[Records for this task Boundary: Start]

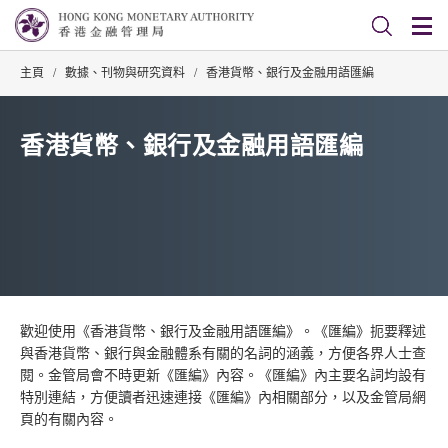
主頁
/
數據、刊物與研究資料
/
香港貨幣、銀行及金融用語匯編
香港貨幣、銀行及金融用語匯編
歡迎使用《香港貨幣、銀行及金融用語匯編》。《匯編》扼要釋述
與香港貨幣、銀行與金融體系有關的名詞的涵義，方便各界人士查
閱。金管局會不時更新《匯編》內容。《匯編》內主要名詞均設有
特別連結，方便讀者迅速連接《匯編》內相關部分，以及金管局網
頁的有關內容。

[Records for this task Boundary: End]

# To-do item:
Turn the text lines from all the entries into a numbered list, leaving out blank lines and pictures.

# Task response:
1. 主頁
2. /
3. 數據、刊物與研究資料
4. /
5. 香港貨幣、銀行及金融用語匯編
6. 香港貨幣、銀行及金融用語匯編
7. 歡迎使用《香港貨幣、銀行及金融用語匯編》。《匯編》扼要釋述
8. 與香港貨幣、銀行與金融體系有關的名詞的涵義，方便各界人士查
9. 閱。金管局會不時更新《匯編》內容。《匯編》內主要名詞均設有
10. 特別連結，方便讀者迅速連接《匯編》內相關部分，以及金管局網
11. 頁的有關內容。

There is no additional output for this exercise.